John Smith, DMG's head of UK equities, who aims to build a team of around 70, has made it clear that he will not be offering the extravagant salaries that the firm is accused of paying. "I am keen to build the right business, a different business and a business we are proud of," he said. "The way not to do that is to be like Blackburn Rovers and buy a lot of expensive stars, which might work in the short term but is incompatible with building a quality business for the long term."

Mr Smith has already been inundated with applicants but said he was in no hurry to make appointments.

"This is a unique opportunity. I am not going to squander it by rushing out and offering big salaries. That is not a rational business strategy. I will build the team slowly over a two or three- year period because it is essential we get the right people who are prepared to embrace the new philosophy and culture which will allow us to differentiate ourselves."

Rather than recruit established names, particularly among the analysts, Mr Smith is looking to consultancies, industry, academia and overseas for new talent.

"It is no good us becoming just another broker," Mr Smith said. "We have to be different and we have to provide a service our clients want. Our research will be dimensionally different in terms of the numbers we produce, our databases and our valuation methodology. That is why I will be looking away from the traditional City labour market. Our research will be innovative, creative and challenging.

"To succeed we have to be substantially more productive and generate more income per head than our competitors.

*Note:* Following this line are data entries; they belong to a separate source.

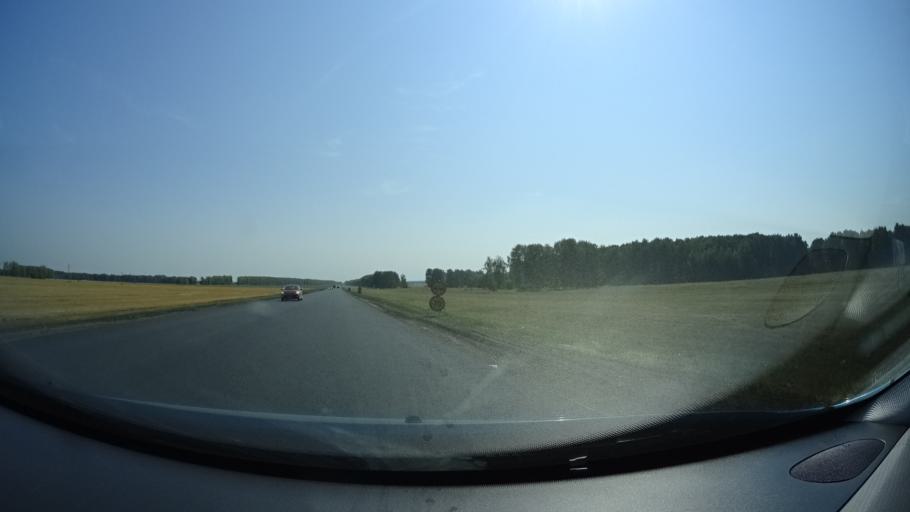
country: RU
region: Bashkortostan
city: Karmaskaly
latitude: 54.4013
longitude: 56.0908
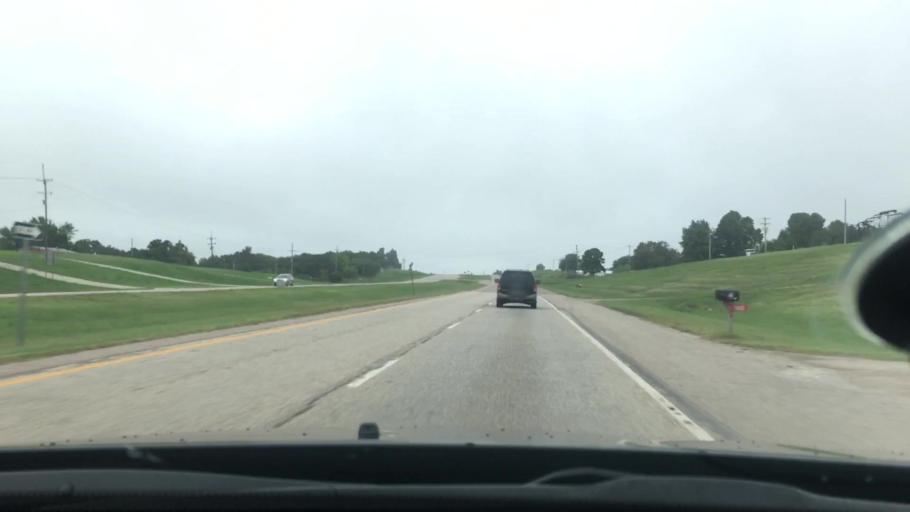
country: US
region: Oklahoma
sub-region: Seminole County
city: Seminole
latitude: 35.3013
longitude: -96.6707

In that respect, hiring is a great discipline. If we just put together a selection of established City names we would inherit old cultures and a high-cost base."

DMG is returning to UK equities at a time when the economics of the industry are poor. There is over-capacity, systemic pressure on margins and spiralling overheads. However, Mr Smith is certain that by listening to customers DMG can differentiate itself and build a profitable business.

"The motto here is `dare to be different'," Mr Smith said. "If we cannot do things differently and excellently then we will not do them at all. We know that the current structure is not what the customers want. It is absolutely unique then to be in a position where we can build something they do want."

DMG will not, therefore, be providing waterfront market making coverage. Although it will cover all the FT-SE 100 stocks, the intention is to provide quality not quantity.

"We will run fewer sector teams but with greater depth and on a pan-European basis."

Mr Smith also intends to re-invent the sales function by employing multi- skilled salesmen. The trading function will be underpinned by a different philosophy, too. The operation will be supported by state-of-the- art risk management.

"There will never be another opportunity like this," Mr Smith said. "I am sure we will be criticised for overpaying. But the fact is that everybody here could earn more elsewhere. That they stay says more about this firm than I ever could."